The last time that woolly mammoths walked this earth was more than 10,000 years ago, with the exception of some small pockets of inbred freaks plagued by genetic defects. But if a group of probably mad scientists has its way, woolly mammoths – or some creature that resembles them – could come back in six years’ time.

The scientists, led by Harvard University genetics professor George Church and his company Colossal, have received $15 million in funding so that they can attempt to use the gene-editing tool CRISPR-Cas9 to splice frozen mammoth DNA into the genes of an Asian elephant, which shares a common ancestor with woolly mammoths. Whatever embryos that result would be elephants with mammoth-like hair, cold-withstanding fat, and behavior — in other words, a “mammophant,” per NPR.

Lest you think this is a big waste of $15 million, Church’s team suggests that the mammoth hybrids could help fix climate change by wandering the warming tundra, breaking up moss and trees, and turning it back into a grassland, which maintains a colder ground temperature and is better for locking in greenhouse gases.

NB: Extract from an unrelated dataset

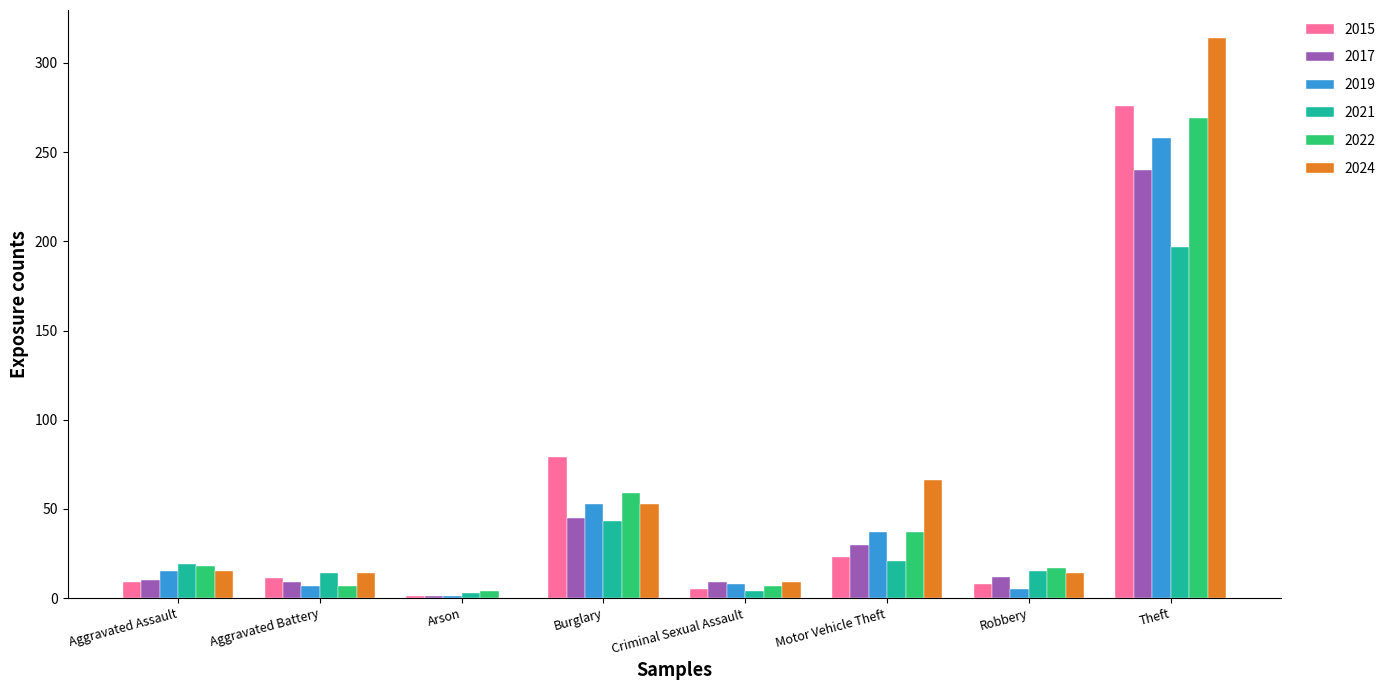

Is it true that 2015 equals 1 at Arson?

True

But, in the words of a certain fictional mathematician and chaos theorist, “Your scientists were so preoccupied with whether or not they could, they didn’t stop to think if they should.” (This is also an apt reference because Jurassic Park more or less had this exact premise, only with dinosaurs. We all know how that turned out.)

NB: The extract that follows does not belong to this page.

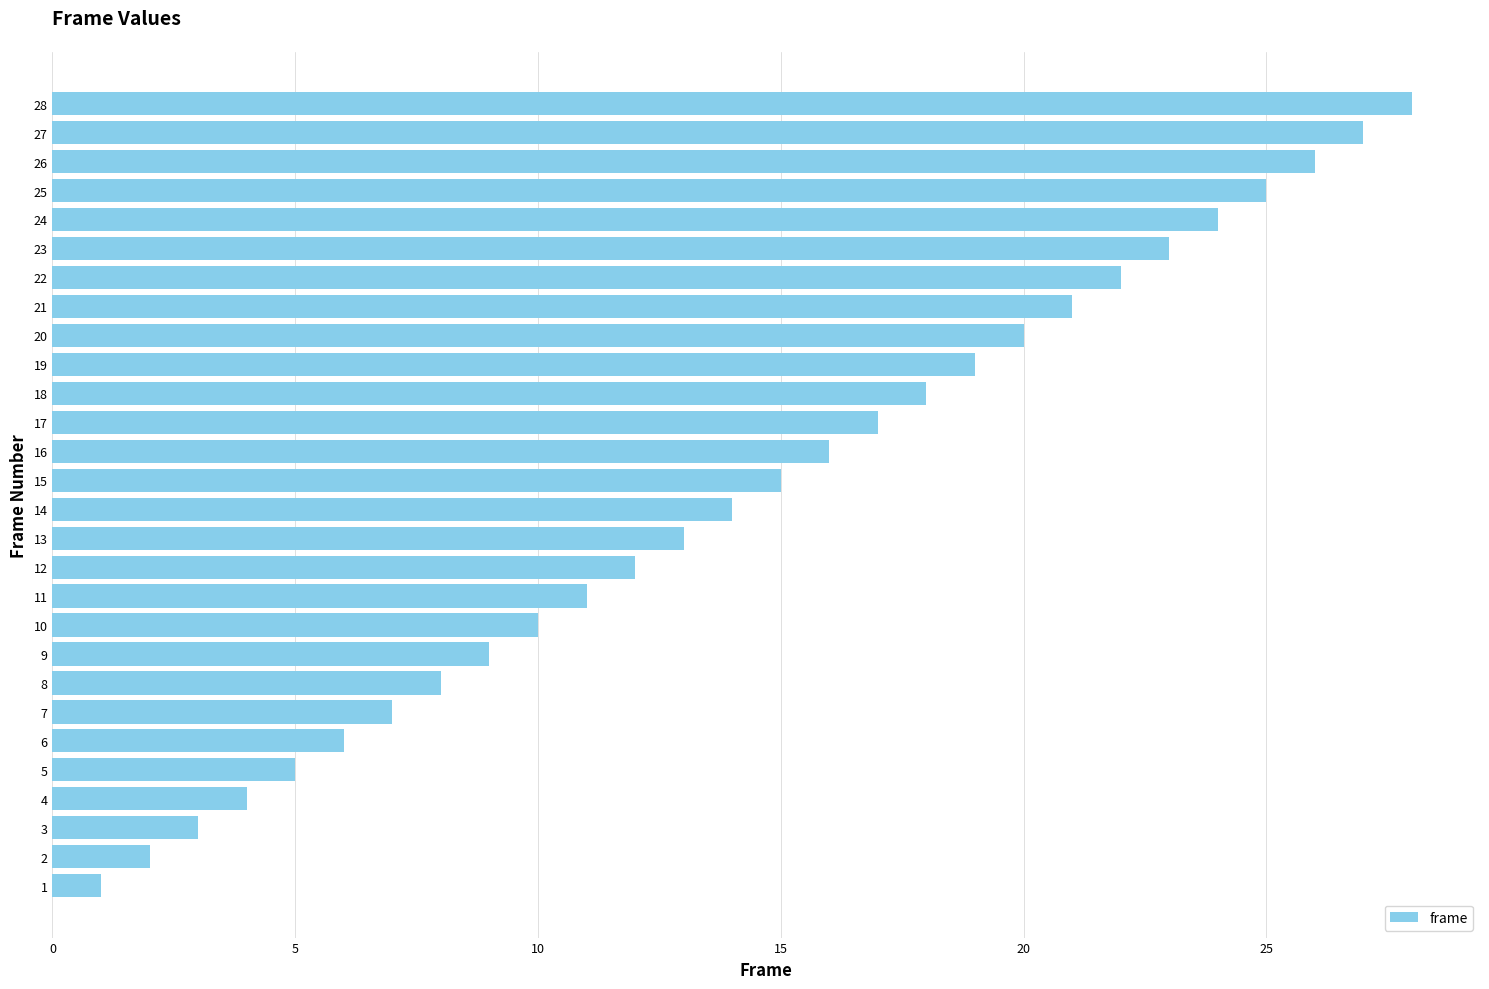

Which label corresponds to the largest value in the chart?

28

What would the world look like with a bunch of mammophants lumbering around? Maybe they could repopulate the tundra and help address the climate crisis. Maybe they would unleash chaos into ecosystems that have lacked mammoths for thousands of years. Maybe they would be very cute. Maybe they would let people ride them. Maybe they would be absolute monsters. Maybe they would usher in a golden age of species de-extinction. Maybe they would all fall over dead as soon as they emerge from whatever artificial womb the scientists have stuck them in.

In conclusion, who really knows what will happen? For the next six years, that’s between the dead mammoths, God, and CRISPR.